START RECORDS PROVIDED
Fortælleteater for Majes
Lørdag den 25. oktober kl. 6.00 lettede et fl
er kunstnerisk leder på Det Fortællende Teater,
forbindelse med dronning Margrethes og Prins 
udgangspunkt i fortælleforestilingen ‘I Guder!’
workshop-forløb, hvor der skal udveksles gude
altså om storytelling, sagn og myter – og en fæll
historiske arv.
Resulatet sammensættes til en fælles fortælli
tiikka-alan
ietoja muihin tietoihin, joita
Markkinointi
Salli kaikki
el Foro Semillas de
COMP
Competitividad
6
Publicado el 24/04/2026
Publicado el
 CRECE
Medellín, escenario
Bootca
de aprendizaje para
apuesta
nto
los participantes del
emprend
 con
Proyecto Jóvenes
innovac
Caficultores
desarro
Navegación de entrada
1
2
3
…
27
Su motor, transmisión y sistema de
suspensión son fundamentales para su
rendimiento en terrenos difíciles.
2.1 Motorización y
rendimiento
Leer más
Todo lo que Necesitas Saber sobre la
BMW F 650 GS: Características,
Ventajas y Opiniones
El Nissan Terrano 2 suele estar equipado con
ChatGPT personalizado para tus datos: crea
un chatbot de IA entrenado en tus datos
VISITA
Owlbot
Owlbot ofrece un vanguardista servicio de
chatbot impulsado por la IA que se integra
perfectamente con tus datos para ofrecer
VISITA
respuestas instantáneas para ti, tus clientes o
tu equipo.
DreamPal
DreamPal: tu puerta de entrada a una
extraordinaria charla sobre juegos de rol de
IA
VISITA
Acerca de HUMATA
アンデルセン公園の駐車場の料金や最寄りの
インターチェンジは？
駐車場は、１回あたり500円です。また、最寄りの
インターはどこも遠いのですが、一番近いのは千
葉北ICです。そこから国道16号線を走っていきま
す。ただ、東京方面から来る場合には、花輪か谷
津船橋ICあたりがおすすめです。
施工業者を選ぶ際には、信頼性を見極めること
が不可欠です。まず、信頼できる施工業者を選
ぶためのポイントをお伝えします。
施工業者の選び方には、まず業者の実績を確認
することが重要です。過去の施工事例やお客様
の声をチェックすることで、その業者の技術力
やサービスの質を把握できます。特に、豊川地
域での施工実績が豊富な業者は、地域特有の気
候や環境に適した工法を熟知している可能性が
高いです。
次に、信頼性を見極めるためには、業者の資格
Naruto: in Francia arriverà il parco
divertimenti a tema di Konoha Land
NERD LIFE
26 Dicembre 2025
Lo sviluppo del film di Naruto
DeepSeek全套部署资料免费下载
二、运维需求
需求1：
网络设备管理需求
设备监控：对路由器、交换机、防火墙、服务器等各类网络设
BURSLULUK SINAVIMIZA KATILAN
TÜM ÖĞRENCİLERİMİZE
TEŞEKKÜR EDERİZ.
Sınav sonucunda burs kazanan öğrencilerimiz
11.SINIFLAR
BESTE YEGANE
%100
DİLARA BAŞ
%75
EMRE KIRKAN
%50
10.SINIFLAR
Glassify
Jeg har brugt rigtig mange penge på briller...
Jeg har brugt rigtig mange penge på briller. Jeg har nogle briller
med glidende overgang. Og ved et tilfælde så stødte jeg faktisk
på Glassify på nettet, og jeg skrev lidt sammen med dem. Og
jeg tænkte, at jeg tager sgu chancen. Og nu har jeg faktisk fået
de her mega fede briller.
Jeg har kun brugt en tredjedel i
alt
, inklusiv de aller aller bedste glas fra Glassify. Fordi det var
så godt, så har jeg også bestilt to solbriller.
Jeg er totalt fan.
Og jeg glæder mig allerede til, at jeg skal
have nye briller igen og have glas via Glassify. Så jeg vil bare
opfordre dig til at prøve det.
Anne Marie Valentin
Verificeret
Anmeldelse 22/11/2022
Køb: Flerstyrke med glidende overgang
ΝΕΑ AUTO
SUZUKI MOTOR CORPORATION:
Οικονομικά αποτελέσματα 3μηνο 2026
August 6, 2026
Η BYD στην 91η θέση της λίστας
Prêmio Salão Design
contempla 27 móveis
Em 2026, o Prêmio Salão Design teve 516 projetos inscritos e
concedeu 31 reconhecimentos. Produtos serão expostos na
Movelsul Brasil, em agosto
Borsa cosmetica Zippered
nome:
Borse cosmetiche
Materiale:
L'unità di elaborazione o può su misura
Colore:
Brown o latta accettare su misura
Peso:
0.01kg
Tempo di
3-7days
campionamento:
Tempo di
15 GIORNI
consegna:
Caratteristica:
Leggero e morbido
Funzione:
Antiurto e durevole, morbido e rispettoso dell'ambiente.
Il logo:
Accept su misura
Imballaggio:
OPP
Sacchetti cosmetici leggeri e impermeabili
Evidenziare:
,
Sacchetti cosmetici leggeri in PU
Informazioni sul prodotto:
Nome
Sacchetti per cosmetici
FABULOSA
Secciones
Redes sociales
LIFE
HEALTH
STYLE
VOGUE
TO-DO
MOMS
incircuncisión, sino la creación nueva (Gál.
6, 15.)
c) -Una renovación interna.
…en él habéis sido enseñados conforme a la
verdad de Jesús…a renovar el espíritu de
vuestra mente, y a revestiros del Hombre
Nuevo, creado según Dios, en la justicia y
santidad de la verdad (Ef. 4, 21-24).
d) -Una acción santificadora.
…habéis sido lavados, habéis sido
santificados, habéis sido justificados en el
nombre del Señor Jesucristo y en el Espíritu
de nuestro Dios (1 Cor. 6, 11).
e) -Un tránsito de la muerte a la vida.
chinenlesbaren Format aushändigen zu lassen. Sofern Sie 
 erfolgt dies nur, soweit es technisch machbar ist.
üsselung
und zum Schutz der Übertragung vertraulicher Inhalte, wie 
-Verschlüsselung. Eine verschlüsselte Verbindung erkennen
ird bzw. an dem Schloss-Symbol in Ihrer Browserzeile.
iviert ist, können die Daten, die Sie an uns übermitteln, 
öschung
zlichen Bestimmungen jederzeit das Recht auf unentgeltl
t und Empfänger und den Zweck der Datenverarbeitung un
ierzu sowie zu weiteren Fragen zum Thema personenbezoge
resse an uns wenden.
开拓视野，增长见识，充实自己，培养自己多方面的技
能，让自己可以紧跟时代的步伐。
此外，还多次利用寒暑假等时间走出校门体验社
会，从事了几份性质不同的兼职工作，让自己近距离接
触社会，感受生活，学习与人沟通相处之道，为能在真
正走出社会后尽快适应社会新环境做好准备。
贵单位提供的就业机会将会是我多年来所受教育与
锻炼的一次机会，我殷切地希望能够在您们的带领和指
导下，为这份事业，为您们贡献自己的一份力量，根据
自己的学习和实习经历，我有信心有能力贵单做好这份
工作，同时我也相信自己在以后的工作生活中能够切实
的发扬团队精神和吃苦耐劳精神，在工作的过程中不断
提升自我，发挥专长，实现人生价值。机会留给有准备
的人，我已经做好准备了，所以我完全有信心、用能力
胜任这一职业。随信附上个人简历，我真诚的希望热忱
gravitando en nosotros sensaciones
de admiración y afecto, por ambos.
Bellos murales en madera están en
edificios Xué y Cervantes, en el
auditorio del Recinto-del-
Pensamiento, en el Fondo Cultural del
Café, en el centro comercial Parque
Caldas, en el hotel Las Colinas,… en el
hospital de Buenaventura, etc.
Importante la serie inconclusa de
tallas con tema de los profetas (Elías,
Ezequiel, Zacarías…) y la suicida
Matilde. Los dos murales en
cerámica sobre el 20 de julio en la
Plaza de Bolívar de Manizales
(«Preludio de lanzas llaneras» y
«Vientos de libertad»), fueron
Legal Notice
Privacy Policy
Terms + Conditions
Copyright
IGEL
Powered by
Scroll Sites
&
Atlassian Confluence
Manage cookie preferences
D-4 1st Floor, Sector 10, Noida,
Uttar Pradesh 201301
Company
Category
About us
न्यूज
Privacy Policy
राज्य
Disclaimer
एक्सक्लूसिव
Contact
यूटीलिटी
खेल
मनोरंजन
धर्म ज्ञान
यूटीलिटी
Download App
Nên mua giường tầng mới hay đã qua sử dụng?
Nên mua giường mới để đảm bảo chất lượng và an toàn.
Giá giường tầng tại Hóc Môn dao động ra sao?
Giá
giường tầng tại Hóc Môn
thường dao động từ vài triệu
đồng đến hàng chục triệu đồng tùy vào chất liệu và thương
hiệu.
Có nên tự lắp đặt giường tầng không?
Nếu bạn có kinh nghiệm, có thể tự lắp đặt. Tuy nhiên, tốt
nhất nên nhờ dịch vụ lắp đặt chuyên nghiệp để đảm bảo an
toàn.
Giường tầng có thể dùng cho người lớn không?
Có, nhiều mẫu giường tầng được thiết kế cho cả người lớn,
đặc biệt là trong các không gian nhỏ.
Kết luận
END RECORDS PROVIDED
> [EXERCISE GOAL]: Nothing but an exact copy of the lines from the start of the entries through the line containing "historiske arv." belongs in the response.

> [SOLUTION TO THE PROBLEM]:
Fortælleteater for Majes
Lørdag den 25. oktober kl. 6.00 lettede et fl
er kunstnerisk leder på Det Fortællende Teater,
forbindelse med dronning Margrethes og Prins 
udgangspunkt i fortælleforestilingen ‘I Guder!’
workshop-forløb, hvor der skal udveksles gude
altså om storytelling, sagn og myter – og en fæll
historiske arv.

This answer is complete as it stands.